Michael Lebowitz: Ponovno otkrivanje socijalizma i ponovno obnavljanje Marxa

SkriptaTV donosi snimku predavanja Michaela Lebowitza s ovogodišnjeg Subversive film festivala pod naslovom “Ponovno otkrivanje socijalizma i ponovno obnavljanje Marxa”. Michael Lebowitz je profesor emeritus ekonomije na kanadskom Sveučilištu Simon Fraser u Vancouveru, a trenutno živi u Venecueli, gdje aktivno sudjeluje u bolivarskoj revoluciji i izgradnji novog venecuelanskog društva.




Remember that socialism develops by changing the economic structure that subordinates individuals and prevents their all-round development. But what happens if instead of consciously attempting to subordinate the defect of self-interest, by building solidarity among members of society, you attempt instead to build on the defect? Consider in this respect, the experience with Yugoslav self-management. Looking at the Soviet model, in 1949, Yugoslav leadership described it as state capitalism and bureaucratic despotism. And they argued that bureaucracy in the Soviet union had become a new class. State ownership, they declared, was only a precondition of socialism. For socialism, the argument was – you need socialist relations of production, in other words, self-management. Without worker management, the argument went, there is no socialism. Which, incidentally, Chávez has said recently… Accordingly, in Yugoslavia, a process was begun to develop worker managed enterprises, based upon social ownership of the means of production.
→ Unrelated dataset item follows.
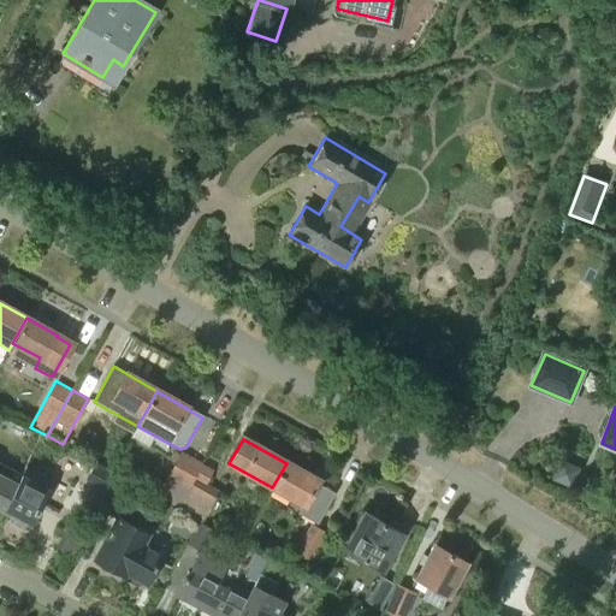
[(176,509),(200,466),(182,455),(157,498),(176,509)]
And certainly, without a question, the extreme alienation characteristic of the Soviet workplace was not to be found.

But, something went wrong.

In the end there was neither social production organized by workers, nor social ownership of the means of production.

So, what did happen?

For one, in the absence of a sustained effort to educate workers in the workplace, as to how to run their enterprises, the distinction between thinking and doing remained. Although workers had the power to decide on critical investments, such as questions like investments, marketing and production, the workers councils did not feel they had the competence to make these decisions, compared with the management and the technical expertize. So, they tended to rubber stamp proposals that came from the managers. Why weren’t the workers real self-managers? A very important part of the problem is the context in which these self-managed enterprises existed. They functioned in the market, and were driven by one thing – self-interest. When maximizing income per worker, rather than the development of the human capacity is the goal, the Yugoslav experience shows that it maybe logical to rely upon experts who promised to take workers to their goal. The result is to undermine worker management and to ensure that workers themselves do not develop their potential.